Why Do Armenians avoid Talking About 1915?
During the events of 1915, a considerable number of people from both sides lost their lives.
On April 23, 2014, the eve of 99th anniversary of the start of the deportations, Turkish Prime Minister Recep Tayyip Erdogan offered condolences for the Ottoman Armenians who lost their lives during the events of 1915 and said: “The incidents of the first world war are our shared pain.” His statement was translated into nine languages including Armenian. It was the first time a Turkish leader had offered such condolences.
“Having experienced events which had inhumane consequences - such as relocation - during the World War I, shouldn't prevent Turks and Armenians from establishing compassion and mutually humane attitudes towards one another,” he added.
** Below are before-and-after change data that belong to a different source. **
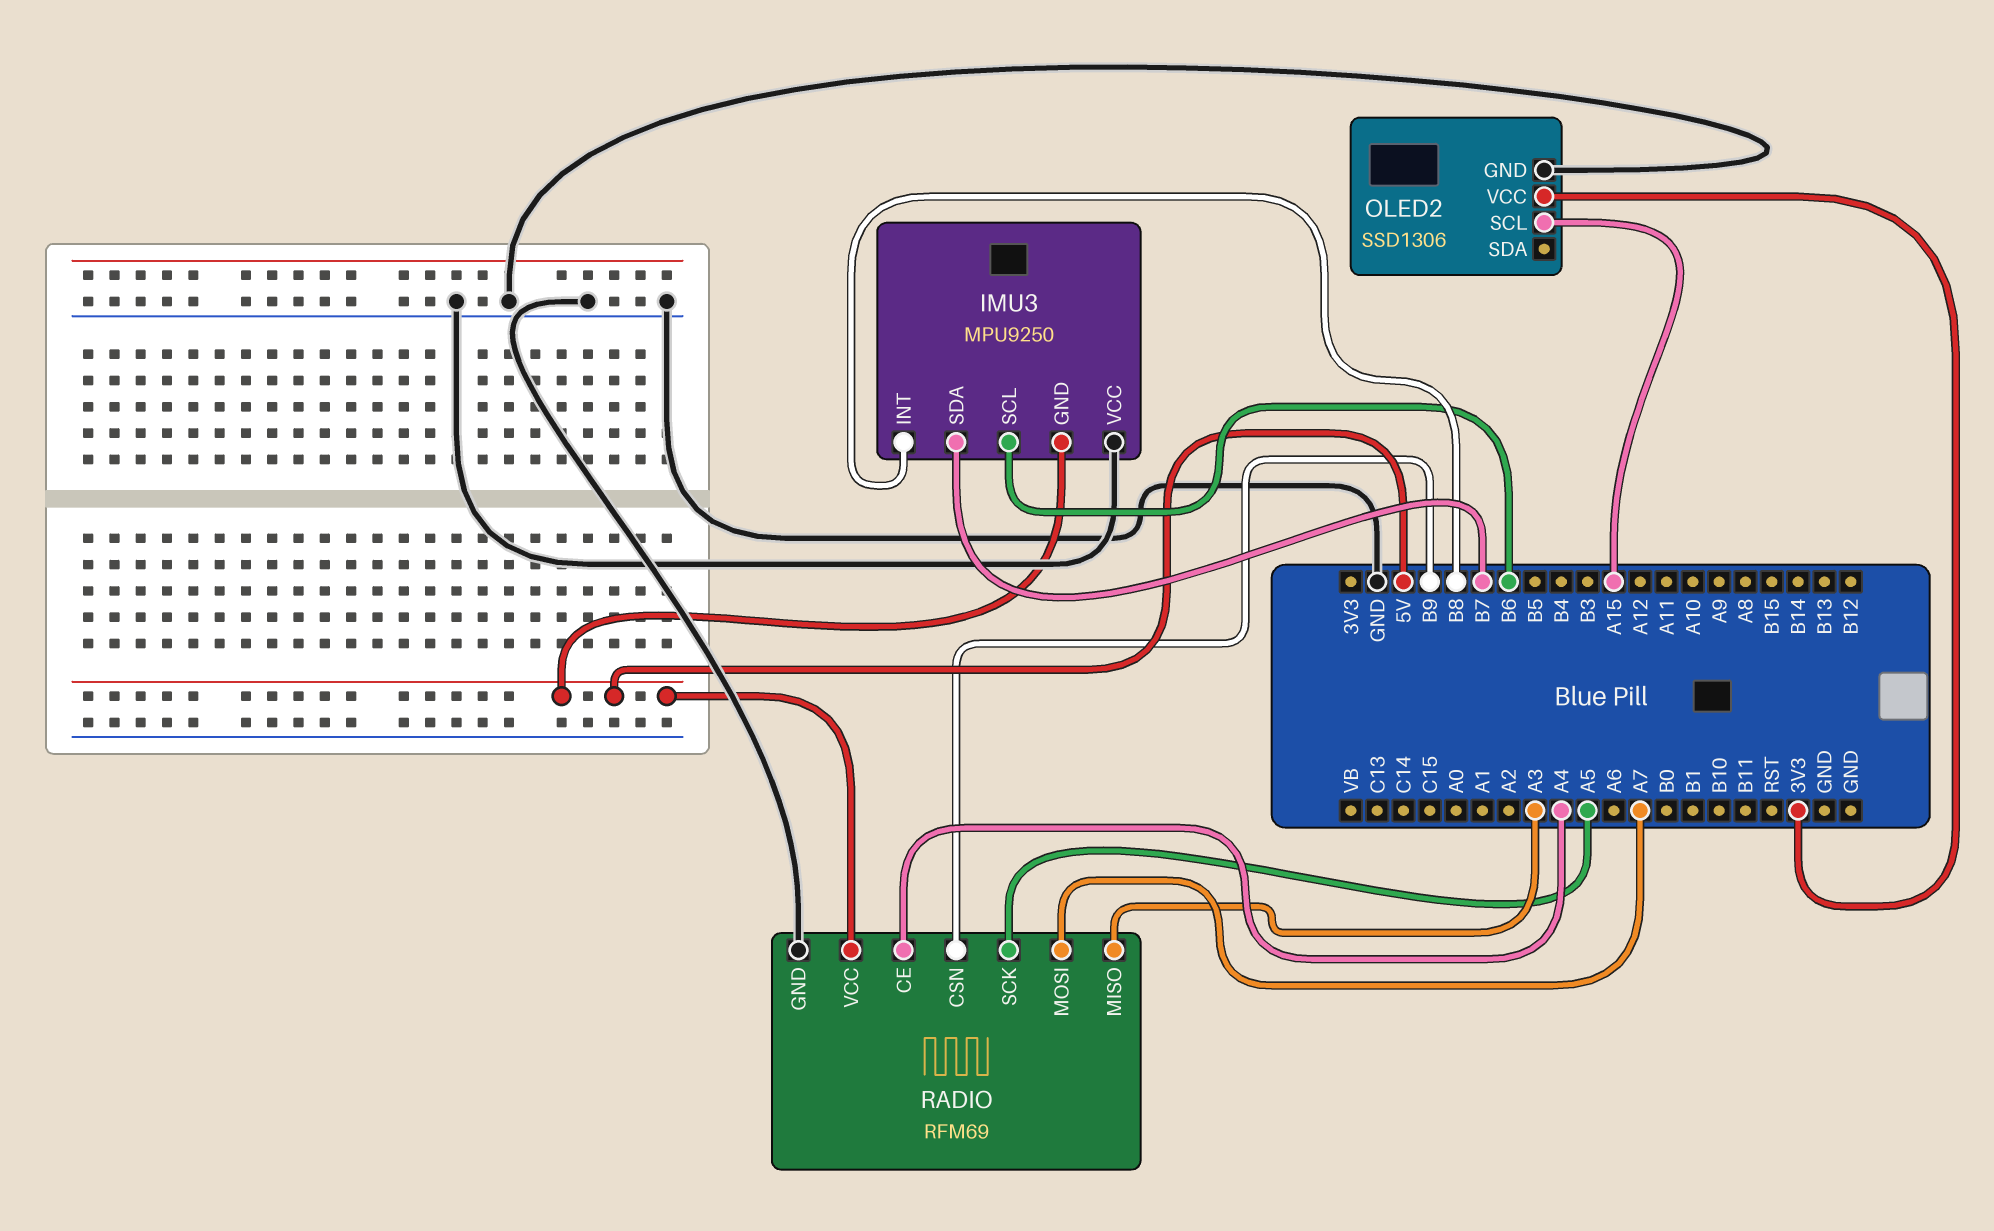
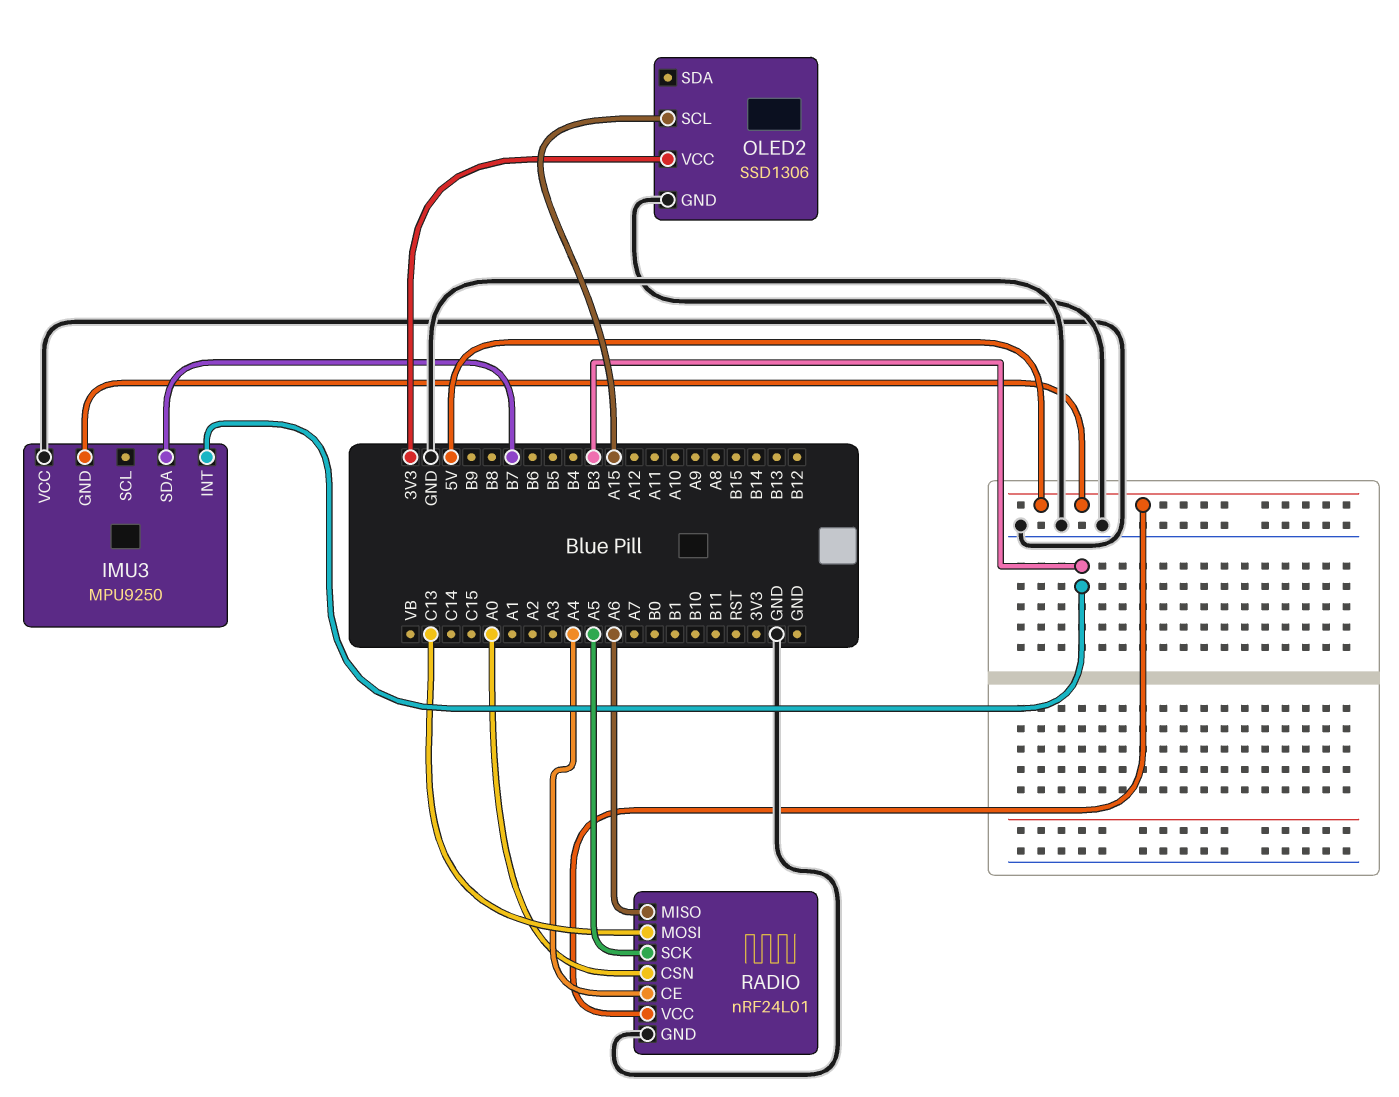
IMU3 pin INT: B8 -> B3
IMU3 pin SCL: B6 -> none
RADIO: RFM69 -> nRF24L01
RADIO pin CSN: B9 -> A0
RADIO pin MISO: A3 -> A6
RADIO pin MOSI: A7 -> C13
In April 2015, Mr. Erdogan, as President of Turkish Republic, repeated these condolences and said: ''It is with this hope and belief that we wish that the Armenians who lost their lives in the context of the early 20th century rest in peace, and we convey our condolences to their grandchildren... Having experienced events which had inhumane consequences - such as relocation - during the First World War, should not prevent Turks and Armenians from establishing compassion and mutually humane attitudes towards one another.”
Erdogan reiterated that Turkey is ready to open historical archives over the 1915 events. He also said that the “military archives" can also be viewed as well.
However, the Armenian diaspora did not welcome President Erdogan’s invitation to examine the archives or his conciliatory remarks.
Serzh Sargsyan, Armenian President, expressed during an interview on April 2015 with Olaf Bruns from Euronews regarding Turkey’s suggesting the formation of an international committee of historians to discuss the issue:
“…What do you think, isn’t the Vatican one of the most well informed of the events that unfolded during the First World War? What do you think, does the Vatican feel a shortage of well-educated historians? For us such a proposal in itself is an insulting one since it questions the very fact and veracity of the Armenian genocide. Ultimately, what will the historians find out? How many people died? And is there a significant difference whether one and a half million people or one million four hundred forty nine thousand people died?”
Dr. Ibrahim Kalin, Deputy Secretary General of Turkish President Erdogan, has criticized Sargsyan’s words and stated that such a rejectionist attitude does not serve Armenia or Armenians around the world in an opinion publish by Al Jazeera English on April 23, 2015:
“The genocide lobbyists claim that historians have provided evidence of genocide. Closer examination of the scholarly literature suggests otherwise. Such prominent historians as Stanford Shaw, Bernard Lewis, Guenter Lewy, Sean McMeekin, Justin McCarthy, Edward Erickson, Norman Stone and Jeremy Salt as well as numerous Turkish and Arab historians have written on World War I and the Armenians. None of them has found ground for the charge of an intentional-systematic killing of Armenians or other groups that can substantiate the charges of genocide.”
He also emphasized the importance of sharing the pain felt by Armenians and Turks rather than comparing it:
“Attempts to create hierarchies of pain and sow seeds of animosity are wrong and inhumane. Armenian suffering should be remembered and mourned just as the suffering of Turks and other Muslims in the Great War. Demonising the Turks will not bring any meaningful closure. A fair and balanced view of history, free from smear campaigns and manipulation, can go a long way in acknowledging and grieving the common pain of Armenians and Turks.”